## TASK DESCRIPTION
Lines outside the range are not wanted. Give again exactly the lines between the line holding "Impact of Mushroom" and the line holding "T R A C T |", inclusive, from the listing below.

## SUPPLIED MATERIAL
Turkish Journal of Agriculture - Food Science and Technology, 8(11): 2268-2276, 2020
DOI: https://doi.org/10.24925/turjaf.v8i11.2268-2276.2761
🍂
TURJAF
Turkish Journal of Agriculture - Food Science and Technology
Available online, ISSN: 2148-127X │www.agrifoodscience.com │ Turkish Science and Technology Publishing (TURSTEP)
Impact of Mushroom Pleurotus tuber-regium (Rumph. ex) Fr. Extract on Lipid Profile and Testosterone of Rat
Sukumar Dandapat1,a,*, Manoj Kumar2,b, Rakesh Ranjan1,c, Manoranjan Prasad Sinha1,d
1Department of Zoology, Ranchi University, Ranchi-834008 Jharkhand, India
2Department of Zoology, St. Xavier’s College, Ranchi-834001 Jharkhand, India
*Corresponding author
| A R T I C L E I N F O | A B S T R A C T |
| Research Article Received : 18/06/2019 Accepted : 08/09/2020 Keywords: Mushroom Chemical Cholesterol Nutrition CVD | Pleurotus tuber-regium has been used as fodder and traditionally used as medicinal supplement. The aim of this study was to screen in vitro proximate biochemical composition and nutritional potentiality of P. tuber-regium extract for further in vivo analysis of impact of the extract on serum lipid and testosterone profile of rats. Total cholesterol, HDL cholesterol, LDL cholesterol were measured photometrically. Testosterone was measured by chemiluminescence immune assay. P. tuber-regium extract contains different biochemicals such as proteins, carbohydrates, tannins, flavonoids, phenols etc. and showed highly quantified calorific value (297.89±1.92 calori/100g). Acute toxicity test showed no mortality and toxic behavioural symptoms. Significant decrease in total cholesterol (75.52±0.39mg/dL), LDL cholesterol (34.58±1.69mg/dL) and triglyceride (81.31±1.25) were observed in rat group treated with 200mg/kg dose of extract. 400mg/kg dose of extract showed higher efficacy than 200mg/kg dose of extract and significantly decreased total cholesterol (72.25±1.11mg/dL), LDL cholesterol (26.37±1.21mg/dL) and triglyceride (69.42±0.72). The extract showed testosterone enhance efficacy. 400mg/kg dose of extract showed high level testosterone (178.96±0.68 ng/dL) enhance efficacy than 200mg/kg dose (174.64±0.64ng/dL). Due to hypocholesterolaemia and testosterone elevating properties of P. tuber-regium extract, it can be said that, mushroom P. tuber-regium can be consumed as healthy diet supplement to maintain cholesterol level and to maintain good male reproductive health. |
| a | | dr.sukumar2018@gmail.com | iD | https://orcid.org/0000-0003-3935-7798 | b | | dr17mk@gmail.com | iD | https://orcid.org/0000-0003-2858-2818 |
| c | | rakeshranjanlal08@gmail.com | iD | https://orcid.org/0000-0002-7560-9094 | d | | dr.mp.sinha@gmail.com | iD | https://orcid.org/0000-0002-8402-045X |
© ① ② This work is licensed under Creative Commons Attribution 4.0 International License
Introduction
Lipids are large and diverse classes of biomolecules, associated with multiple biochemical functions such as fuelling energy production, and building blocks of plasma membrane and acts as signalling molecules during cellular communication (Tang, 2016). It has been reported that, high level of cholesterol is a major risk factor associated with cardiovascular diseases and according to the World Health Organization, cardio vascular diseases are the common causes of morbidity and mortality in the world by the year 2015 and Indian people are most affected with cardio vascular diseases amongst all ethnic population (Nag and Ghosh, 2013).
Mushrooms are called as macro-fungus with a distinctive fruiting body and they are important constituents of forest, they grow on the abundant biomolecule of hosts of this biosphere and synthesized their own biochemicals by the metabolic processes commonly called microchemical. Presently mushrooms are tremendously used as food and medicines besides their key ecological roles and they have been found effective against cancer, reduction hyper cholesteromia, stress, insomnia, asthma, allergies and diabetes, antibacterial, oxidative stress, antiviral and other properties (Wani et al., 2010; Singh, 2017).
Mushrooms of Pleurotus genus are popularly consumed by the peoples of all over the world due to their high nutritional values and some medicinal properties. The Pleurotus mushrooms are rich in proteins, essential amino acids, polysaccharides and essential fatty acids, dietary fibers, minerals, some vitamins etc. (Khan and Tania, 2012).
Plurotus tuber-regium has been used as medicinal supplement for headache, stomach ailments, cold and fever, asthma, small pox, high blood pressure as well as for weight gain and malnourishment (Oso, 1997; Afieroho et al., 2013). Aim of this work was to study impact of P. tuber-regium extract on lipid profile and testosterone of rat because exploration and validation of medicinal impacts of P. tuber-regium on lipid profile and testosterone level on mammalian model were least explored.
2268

## YOUR RESPONSE
Impact of Mushroom Pleurotus tuber-regium (Rumph. ex) Fr. Extract on Lipid Profile and Testosterone of Rat
Sukumar Dandapat1,a,*, Manoj Kumar2,b, Rakesh Ranjan1,c, Manoranjan Prasad Sinha1,d
1Department of Zoology, Ranchi University, Ranchi-834008 Jharkhand, India
2Department of Zoology, St. Xavier’s College, Ranchi-834001 Jharkhand, India
*Corresponding author
| A R T I C L E I N F O | A B S T R A C T |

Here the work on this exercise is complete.